• _About this task_:
Give every line of text from all the records below as a numbered list, omitting blank lines. Leave the pictures out of the answer.

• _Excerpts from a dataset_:
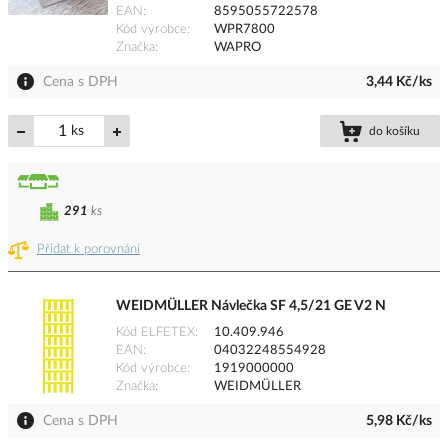
EAN
8595055722578
Kód výrobce
WPR7800
Značka
WAPRO
Cena s DPH
3,44 Kč/ks
ks
do košíku
291
ks
Přidat k porovnání
WEIDMÜLLER Návlečka SF 4,5/21 GE V2 N
Kód ELFETEX
10.409.946
EAN
04032248554928
Kód výrobce
1919000000
Značka
WEIDMÜLLER
Cena s DPH
5,98 Kč/ks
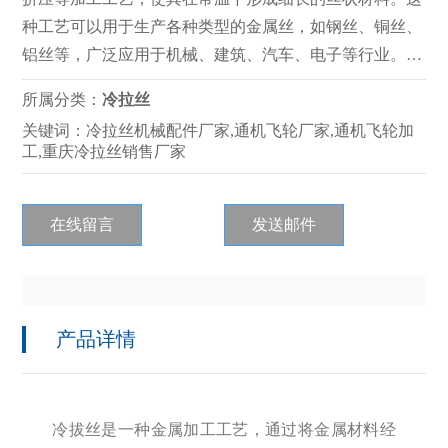
种工艺可以用于生产各种类型的金属丝，如钢丝、铜丝、
铝丝等，广泛应用于机械、建筑、汽车、电子等行业。冷
拔丝的加工过程包括多道次的拉拔和挤压，通过不断减小
所属分类：
冷拉丝
金属材料的截面积，使其逐渐变细并延长成丝状。这种加
关键词：冷拉丝机械配件厂家,通机飞轮厂家,通机飞轮加
工方式可以提高金属材料的强度和硬度，同时也能够改善
工,重庆冷拉丝销售厂家
其表面质量和尺寸精度。
在线留言
发送邮件
产品详情
冷拔丝是一种金属加工工艺，通过将金属材料经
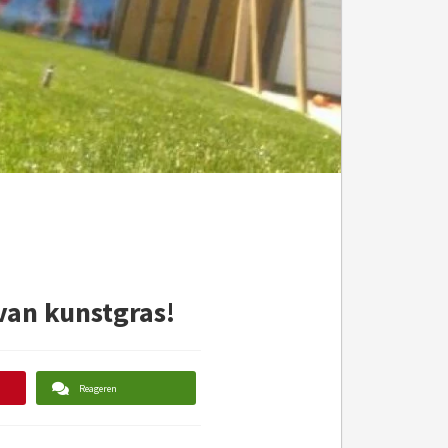
van kunstgras!
Reageren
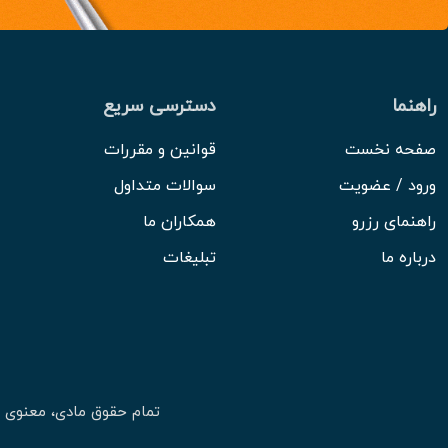
راهنما
دسترسی سریع
صفحه نخست
قوانین و مقررات
ورود / عضویت
سوالات متداول
راهنمای رزرو
همکاران ما
درباره ما
تبلیغات
تمام حقوق مادی، معنوی 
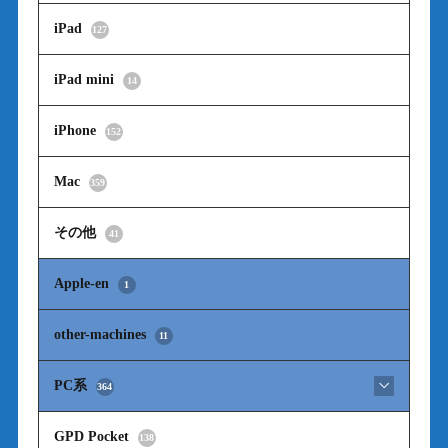
iPad
127
iPad mini
14
iPhone
152
Mac
359
その他
41
Apple-en
1
other-machines
11
PC系
364
GPD Pocket
138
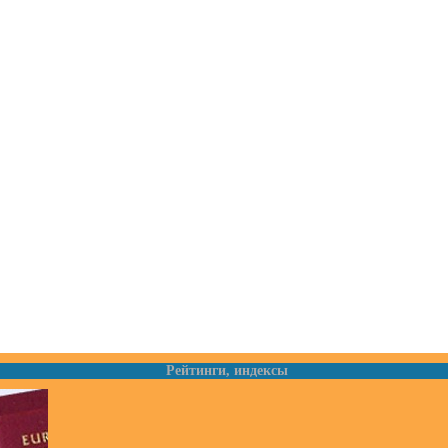
Рейтинги, индексы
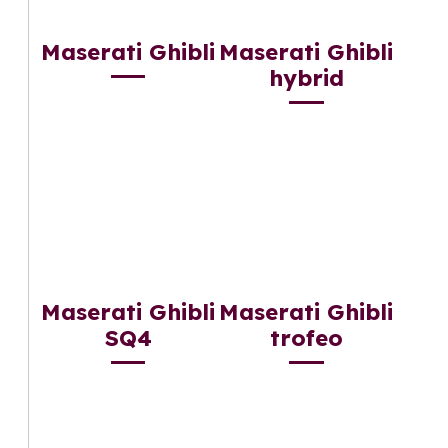
Maserati Ghibli
Maserati Ghibli
hybrid
Maserati Ghibli
Maserati Ghibli
SQ4
trofeo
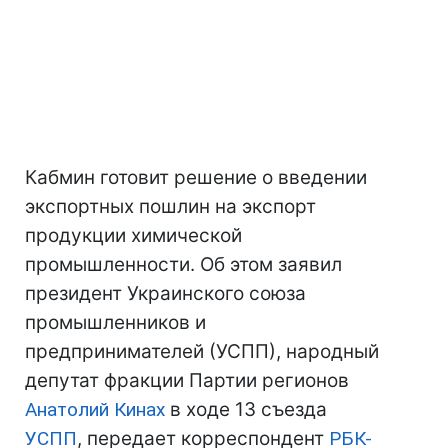
Кабмин готовит решение о введении
экспортных пошлин на экспорт
продукции химической
промышленности. Об этом заявил
президент Украинского союза
промышленников и
предпринимателей (УСПП), народный
депутат фракции Партии регионов
Анатолий Кинах
в ходе 13 съезда
УСПП
, передает корреспондент
РБК-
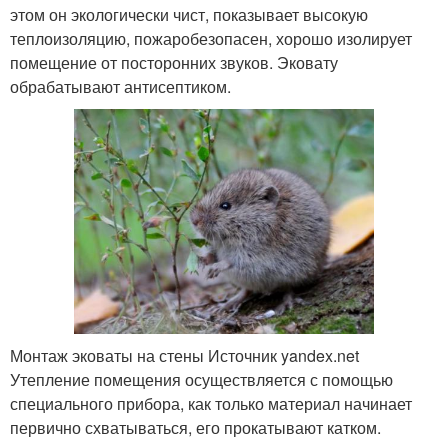
этом он экологически чист, показывает высокую
теплоизоляцию, пожаробезопасен, хорошо изолирует
помещение от посторонних звуков. Эковату
обрабатывают антисептиком.
Монтаж эковаты на стены Источник yandex.net
Утепление помещения осуществляется с помощью
специального прибора, как только материал начинает
первично схватываться, его прокатывают катком.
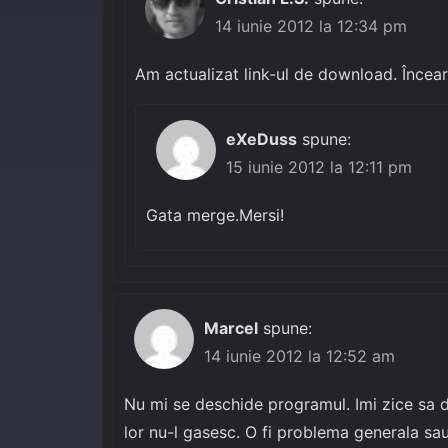
14 iunie 2012 la 12:34 pm
Am actualizat link-ul de download. Încea
eXeDuss
spune:
15 iunie 2012 la 12:11 pm
Gata merge.Mersi!
Marcel
spune:
14 iunie 2012 la 12:52 am
Nu mi se deschide programul. Imi zice sa d
lor nu-l gasesc. O fi problema generala sau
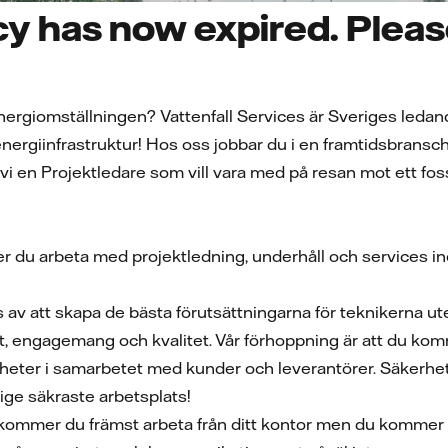
y has now expired. Please
av energiomställningen? Vattenfall Services är Sveriges le
nergiinfrastruktur! Hos oss jobbar du i en framtidsbransch 
i en Projektledare som vill vara med på resan mot ett fossil
du arbeta med projektledning, underhåll och services inom
av att skapa de bästa förutsättningarna för teknikerna ute 
ft, engagemang och kvalitet. Vår förhoppning är att du kom
gheter i samarbetet med kunder och leverantörer. Säkerhet
rige säkraste arbetsplats!
 kommer du främst arbeta från ditt kontor men du kommer ä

• _Exercise result_:
1. EAN
2. 8595055722578
3. Kód výrobce
4. WPR7800
5. Značka
6. WAPRO
7. Cena s DPH
8. 3,44 Kč/ks
9. ks
10. do košíku
11. 291
12. ks
13. Přidat k porovnání
14. WEIDMÜLLER Návlečka SF 4,5/21 GE V2 N
15. Kód ELFETEX
16. 10.409.946
17. EAN
18. 04032248554928
19. Kód výrobce
20. 1919000000
21. Značka
22. WEIDMÜLLER
23. Cena s DPH
24. 5,98 Kč/ks
25. 种工艺可以用于生产各种类型的金属丝，如钢丝、铜丝、
26. 铝丝等，广泛应用于机械、建筑、汽车、电子等行业。冷
27. 拔丝的加工过程包括多道次的拉拔和挤压，通过不断减小
28. 所属分类：
29. 冷拉丝
30. 金属材料的截面积，使其逐渐变细并延长成丝状。这种加
31. 关键词：冷拉丝机械配件厂家,通机飞轮厂家,通机飞轮加
32. 工方式可以提高金属材料的强度和硬度，同时也能够改善
33. 工,重庆冷拉丝销售厂家
34. 其表面质量和尺寸精度。
35. 在线留言
36. 发送邮件
37. 产品详情
38. 冷拔丝是一种金属加工工艺，通过将金属材料经
39. van kunstgras!
40. Reageren
41. راهنما
42. دسترسی سریع
43. صفحه نخست
44. قوانین و مقررات
45. ورود / عضویت
46. سوالات متداول
47. راهنمای رزرو
48. همکاران ما
49. درباره ما
50. تبلیغات
51. تمام حقوق مادی، معنوی 
52. iPad
53. 127
54. iPad mini
55. 14
56. iPhone
57. 152
58. Mac
59. 359
60. その他
61. 41
62. Apple-en
63. 1
64. other-machines
65. 11
66. PC系
67. 364
68. GPD Pocket
69. 138
70. Рейтинги, индексы
71. Maserati Ghibli
72. Maserati Ghibli
73. hybrid
74. Maserati Ghibli
75. Maserati Ghibli
76. SQ4
77. trofeo
78. Кабмин готовит решение о введении
79. экспортных пошлин на экспорт
80. продукции химической
81. промышленности. Об этом заявил
82. президент Украинского союза
83. промышленников и
84. предпринимателей (УСПП), народный
85. депутат фракции Партии регионов
86. Анатолий Кинах
87. в ходе 13 съезда
88. УСПП
89. , передает корреспондент
90. РБК-
91. этом он экологически чист, показывает высокую
92. теплоизоляцию, пожаробезопасен, хорошо изолирует
93. помещение от посторонних звуков. Эковату
94. обрабатывают антисептиком.
95. Монтаж эковаты на стены Источник yandex.net
96. Утепление помещения осуществляется с помощью
97. специального прибора, как только материал начинает
98. первично схватываться, его прокатывают катком.
99. 14 iunie 2012 la 12:34 pm
100. Am actualizat link-ul de download. Încea
101. eXeDuss
102. spune:
103. 15 iunie 2012 la 12:11 pm
104. Gata merge.Mersi!
105. Marcel
106. spune:
107. 14 iunie 2012 la 12:52 am
108. Nu mi se deschide programul. Imi zice sa d
109. lor nu-l gasesc. O fi problema generala sau
110. y has now expired. Please
111. av energiomställningen? Vattenfall Services är Sveriges le
112. nergiinfrastruktur! Hos oss jobbar du i en framtidsbransch 
113. i en Projektledare som vill vara med på resan mot ett fossil
114. du arbeta med projektledning, underhåll och services inom
115. av att skapa de bästa förutsättningarna för teknikerna ute 
116. ft, engagemang och kvalitet. Vår förhoppning är att du kom
117. gheter i samarbetet med kunder och leverantörer. Säkerhet
118. rige säkraste arbetsplats!
119.  kommer du främst arbeta från ditt kontor men du kommer ä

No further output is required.